The SMG preprocessor may be invoked with no arguments or with the “ -h ” flag to obtain explicit usage information.

5.1 SMG Command Line Arguments

The following describes the command line arguments for SMG in more explicit detail than than provided by run-time help.

Displays the usage/help information. Usually displayed on a command-line parsing error as well.
Passes all generated .c and .h files through the indent program to improve readability. The current user environment provides the appropriate input to indent; no indent parameters are passed on the command line used to invoke indent. The indent application must be present in the current PATH. Note that some indent operations may cause the line numbers reported during compilation to be skewed; in particular, the -cdb (GNU indent) option is evil.
Verbose output. Enables various informational and progress messages. If verbose output is not enabled, the SMG preprocessor will not generate any messages to stdout.
Defer tagged code event generation. As described above, a TRANS directive may specify one or more tags identifying code that is to be generated for handling that event, and that code may contain keywords of the type “_#<event>” or “_/<event>” where <event> is a valid event for this state machine. Normally, the keyword will be directly replaced with appropriate code to generate the specified event, but if the -D flag is used, the code to generate the event will be placed at the end of the TRANS code segments.
Nested switch statements for state machine handling. When an event occurs, there are two elements which are used to determine the appropriate handling of that event: the event code itself and the current state. By default, these two values are combined and a singe C switch/case statement is generated to dispatch to the appropriate handling. When the -N flag is utilized, one C switch/case statement is used to scan for the current state, and then within the case handling for that state, another C switch/case statement is used to scan for the event_code.
Trace code output. When this flag is specified, state machine trace operations are embedded in the generated code. This is typically used for debugging and may or may not be specified for “production” versions of the code. More information on tracing is provided in Section 5.3.
Enum declarations. By default, the XXX_smdefs.h file generated uses #define statements for states and events. When the -e flag is specified, enum statements are generated instead.
Bounds checking. Adds code to the state machine event handler to validate the event value for validity as an actual event code.
Suppress #line directives. By default, the generated code contains “#line” C precompiler directives that reference the input SMG file. This greatly aids in debugging as the compilation stage will usually reference the correct location in the input SMG file rather than the generated (and therefore somewhat unfamiliar) C file. By specifying the -l flag, these directives are suppressed and any C compiler messages will refer to the .c file instead; this may be useful for debugging errors that are not apparent in the SMG input file directly.
GIF diagram output format. Specifies that the state machine diagram that is generated is to be encoded in GIF format.
Postscript diagram output format. Specifies that the state machine diagram that is generated is to be encoded in Postscript format. This is the default.
MIF diagram output format. Specifies that the state machine diagram that is generated is to be encoded in MIF format (Adobe FrameMaker’s Interchange Format).
Web imap diagram output format. Specifes that the state machine diagram that is generated is to be encoded as an html image map suitable for use on a Web page.

5.2 Support Functions

The SMG utility will automatically generate a set of support functions in addition to the primary <name>_State_Machine_Init and <name>_State_Machine_Eventfunctions. These supportfunctions may be used by the user’s event-specific code or other code to obtain user-readable names and descriptions of the States and Events defined in the .sm file.

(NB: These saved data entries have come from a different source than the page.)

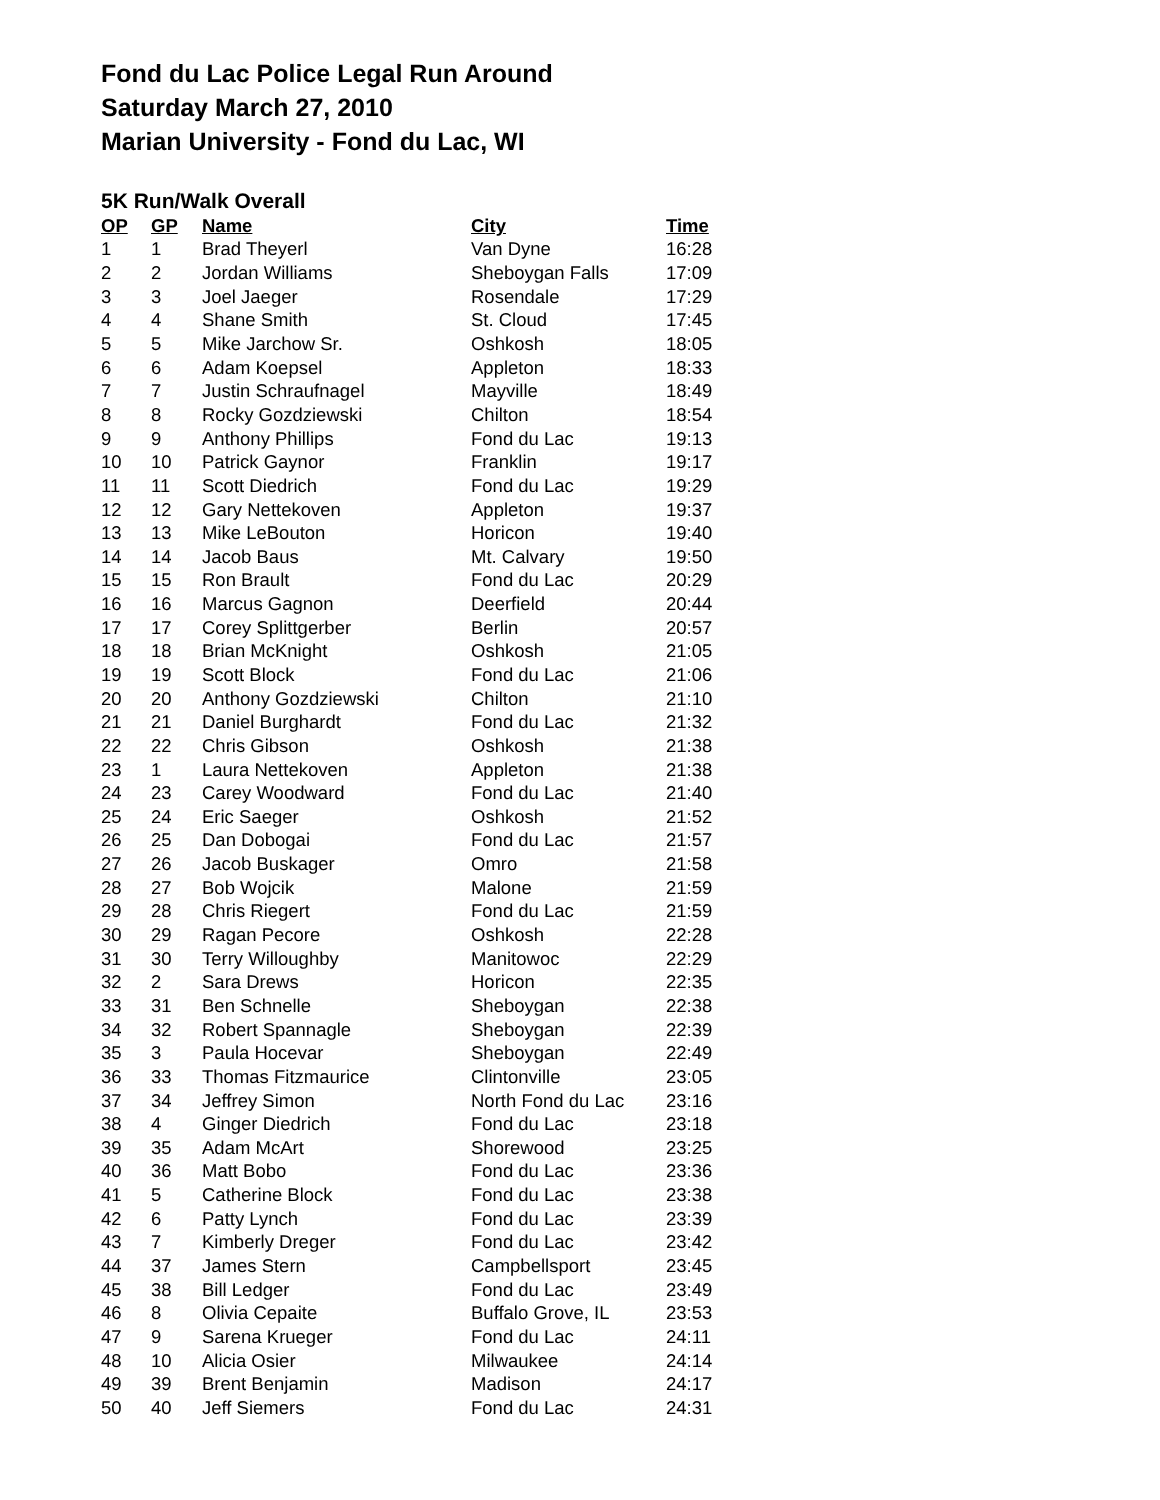Fond du Lac Police Legal Run Around
Saturday March 27, 2010
Marian University - Fond du Lac, WI
5K Run/Walk Overall
| OP | GP | Name | City | Time |
| --- | --- | --- | --- | --- |
| 1 | 1 | Brad Theyerl | Van Dyne | 16:28 |
| 2 | 2 | Jordan Williams | Sheboygan Falls | 17:09 |
| 3 | 3 | Joel Jaeger | Rosendale | 17:29 |
| 4 | 4 | Shane Smith | St. Cloud | 17:45 |
| 5 | 5 | Mike Jarchow Sr. | Oshkosh | 18:05 |
| 6 | 6 | Adam Koepsel | Appleton | 18:33 |
| 7 | 7 | Justin Schraufnagel | Mayville | 18:49 |
| 8 | 8 | Rocky Gozdziewski | Chilton | 18:54 |
| 9 | 9 | Anthony Phillips | Fond du Lac | 19:13 |
| 10 | 10 | Patrick Gaynor | Franklin | 19:17 |
| 11 | 11 | Scott Diedrich | Fond du Lac | 19:29 |
| 12 | 12 | Gary Nettekoven | Appleton | 19:37 |
| 13 | 13 | Mike LeBouton | Horicon | 19:40 |
| 14 | 14 | Jacob Baus | Mt. Calvary | 19:50 |
| 15 | 15 | Ron Brault | Fond du Lac | 20:29 |
| 16 | 16 | Marcus Gagnon | Deerfield | 20:44 |
| 17 | 17 | Corey Splittgerber | Berlin | 20:57 |
| 18 | 18 | Brian McKnight | Oshkosh | 21:05 |
| 19 | 19 | Scott Block | Fond du Lac | 21:06 |
| 20 | 20 | Anthony Gozdziewski | Chilton | 21:10 |
| 21 | 21 | Daniel Burghardt | Fond du Lac | 21:32 |
| 22 | 22 | Chris Gibson | Oshkosh | 21:38 |
| 23 | 1 | Laura Nettekoven | Appleton | 21:38 |
| 24 | 23 | Carey Woodward | Fond du Lac | 21:40 |
| 25 | 24 | Eric Saeger | Oshkosh | 21:52 |
| 26 | 25 | Dan Dobogai | Fond du Lac | 21:57 |
| 27 | 26 | Jacob Buskager | Omro | 21:58 |
| 28 | 27 | Bob Wojcik | Malone | 21:59 |
| 29 | 28 | Chris Riegert | Fond du Lac | 21:59 |
| 30 | 29 | Ragan Pecore | Oshkosh | 22:28 |
| 31 | 30 | Terry Willoughby | Manitowoc | 22:29 |
| 32 | 2 | Sara Drews | Horicon | 22:35 |
| 33 | 31 | Ben Schnelle | Sheboygan | 22:38 |
| 34 | 32 | Robert Spannagle | Sheboygan | 22:39 |
| 35 | 3 | Paula Hocevar | Sheboygan | 22:49 |
| 36 | 33 | Thomas Fitzmaurice | Clintonville | 23:05 |
| 37 | 34 | Jeffrey Simon | North Fond du Lac | 23:16 |
| 38 | 4 | Ginger Diedrich | Fond du Lac | 23:18 |
| 39 | 35 | Adam McArt | Shorewood | 23:25 |
| 40 | 36 | Matt Bobo | Fond du Lac | 23:36 |
| 41 | 5 | Catherine Block | Fond du Lac | 23:38 |
| 42 | 6 | Patty Lynch | Fond du Lac | 23:39 |
| 43 | 7 | Kimberly Dreger | Fond du Lac | 23:42 |
| 44 | 37 | James Stern | Campbellsport | 23:45 |
| 45 | 38 | Bill Ledger | Fond du Lac | 23:49 |
| 46 | 8 | Olivia Cepaite | Buffalo Grove, IL | 23:53 |
| 47 | 9 | Sarena Krueger | Fond du Lac | 24:11 |
| 48 | 10 | Alicia Osier | Milwaukee | 24:14 |
| 49 | 39 | Brent Benjamin | Madison | 24:17 |
| 50 | 40 | Jeff Siemers | Fond du Lac | 24:31 |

The following support functions (defined in Figure 3) are generated automatically by SMG:

 char *<name>_State_Name(<name>_state_t state);
 char *<name>_State_Desc(<name>_state_t state);
 char *<name>_Event_Name(<name>_event_t event);
 char *<name>_Event_Desc(<name)_event_t event);

Figure 3: SMG Auto-generated Support Functions

This function converts its state value argument into a character string name for that state.
This function converts its state value argument into a character string description for that state.
This function converts its event value argument into a character string name for that event.
This function converts its event value argument into a character string description for that event.

5.3 Run-Time Tracing

When the SMG utility is invoked with the -T argument, the generated SMG code contains run-time tracing output. By default, this tracing output causes information to be printed to stderr regarding the various events and state changes that occur when the SMG-generated state machine operates.

Some environments do not provide fprintf access to a stderr output stream, and other situations might desire custom control over the tracing output. These scenarios can be handled by overriding the default tracing code generated. The overrides are specified in the form of a set of #define statements in the .sm file. These #define statements should appear fairly early in the .sm file, and must appear before the inclusion of the xxx_smdefs.h file.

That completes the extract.